TEXT PROVIDED:
[Start]
Burmese novice (samaneri) Phaung Daw Oo Temple (Huggy's pics/flickr.com)
 
Do beauty queens ever become nuns?
Sadly, Buddhism became a patriarchal and, at least inadvertently, sexist world religion. But it was not always this way.
 
When the Dharma was just the Dharma spreading throughout India, it was neither a religion nor opposed to women. On the contrary, it uplifted females and members of all castes.
 
It had the audacity to treat people fairly and equally, at least in line with their own actions. "Noble" and "Brahmin" were redefined not as birthrights (ariya, kshatriya, and brahmana) but as the results of one's own actions (karma) in this life.
  
Let us judge people, if we must judge, on their own merit. It is not because one was born to this family or that, to this social group or that, to this assumption or that, which nevertheless would have partly resulted from one's previous karma. It is because one for him or herself undertakes a course of action that one advances or declines. We have our own deeds to thank or mend. Nowhere is this more true than in the view and treatment of women.
[End]
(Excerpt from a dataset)
[Start]
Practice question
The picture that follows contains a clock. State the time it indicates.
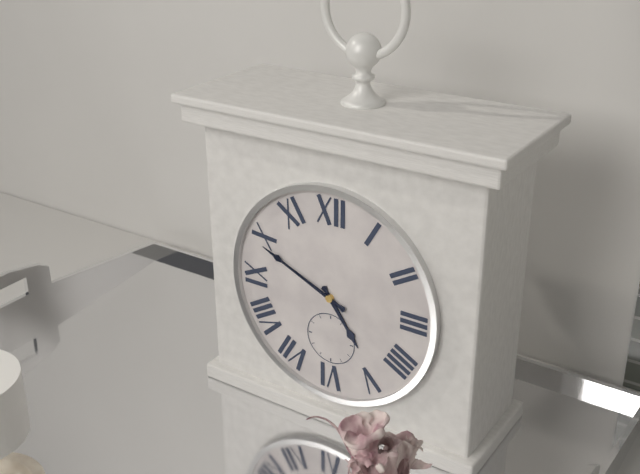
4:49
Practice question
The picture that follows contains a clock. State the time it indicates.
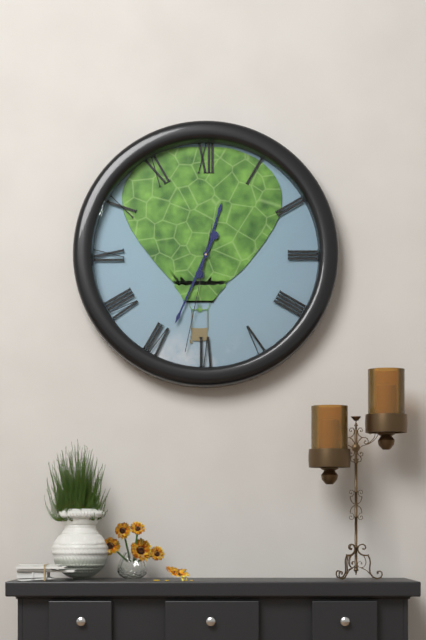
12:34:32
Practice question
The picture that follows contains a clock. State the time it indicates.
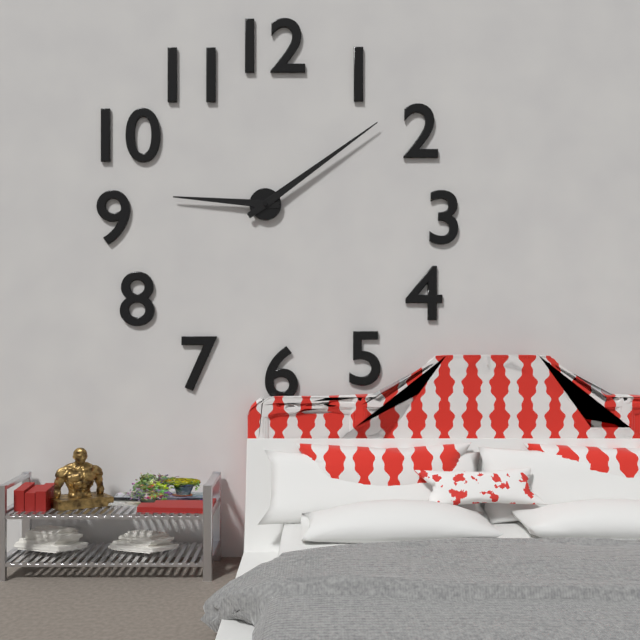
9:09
[End]
[Start]
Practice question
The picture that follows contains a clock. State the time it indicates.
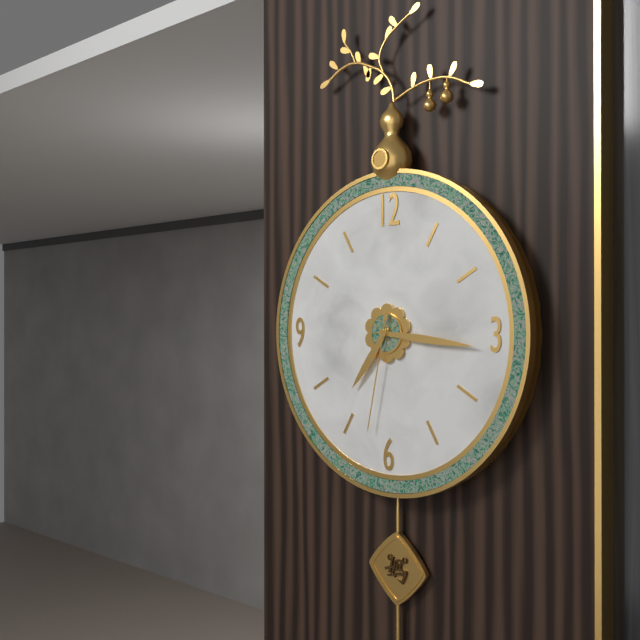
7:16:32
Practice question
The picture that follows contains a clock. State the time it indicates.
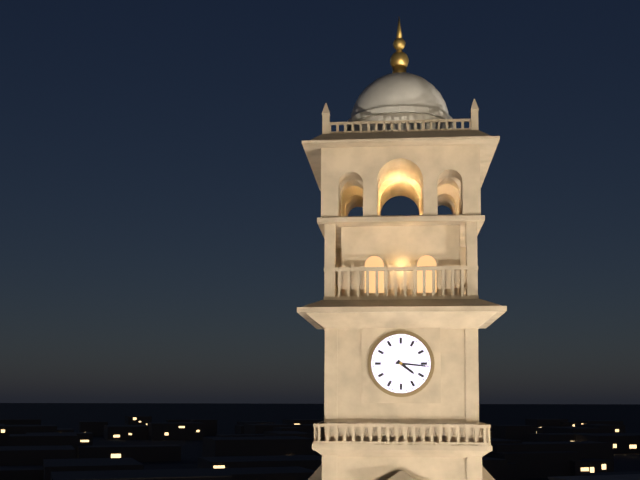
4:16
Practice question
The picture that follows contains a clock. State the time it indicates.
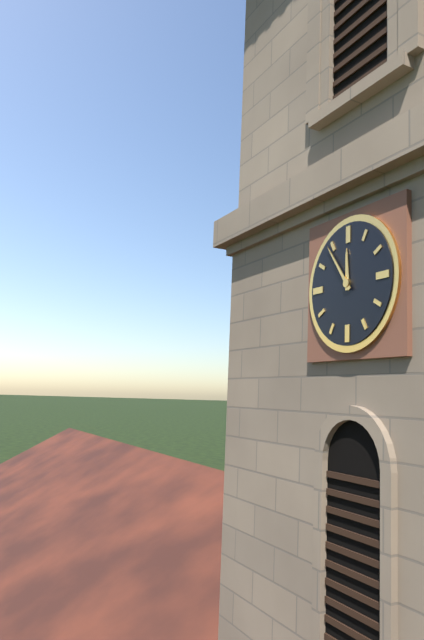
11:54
[End]
EXERCISE DIRECTIONS: Extend the passage on Buddhism and women, picking up right after its last sentence. You won't need the entries for anything here.

RESPONSE TO THIS EXERCISE:
Monastics find that beauty is only skin deep
Women were not highly regarded by that time in India. This is illustrated in how often they are referred to as "beautiful" rather than their more outstanding capacities such as wisdom, compassion, appreciative joy, kindness, energetic effort (viriya, "virility"), or equanimity. It is remarkable that so many of the significant women in the Buddha's life are extolled for their outstanding beauty like a backhanded compliment.

However, one must remember that the ancient Indus Valley Civilization, which precipitated ancient "India," was very advanced in its treatment of women and much older than generally thought possible. Like Atlantis it sinks in the waters of time and looms large as merely a mythical place with a golden age. No matter how many archeological sites are uncovered, great chronicles and epics and histories remembered, or the depth and excellence of Sanskrit revealed, we have the conceit to assume that modern humans are always superior to humans of the past.

The golden age is actually behind us. Nevertheless, others are yet to come. Many are the ages and their appearance is cyclical. In this view of time, the ages roll on, revolving and devolving, revolving and evolving... Humankind has reached the pinnacle many times on this planet [and other similar planets]. And one mark of an approaching pinnacle is the equal treatment of the sexes.
 
The Buddha could remember prehistoric times and see previous buddhas, whether silent or teaching, the nuns, the monks, the lay people, and devas. He asserted that his mission was to (re)establish the Dharma he had (re)discovered, the path to complete liberation, so that it would not be dependent on him or any other teacher in his place. It would be able to survive on its own, governed by its intensive practitioners, the monastics, in a democratic-parliamentary fashion.
 
Do nuns ever revert to beauty queens?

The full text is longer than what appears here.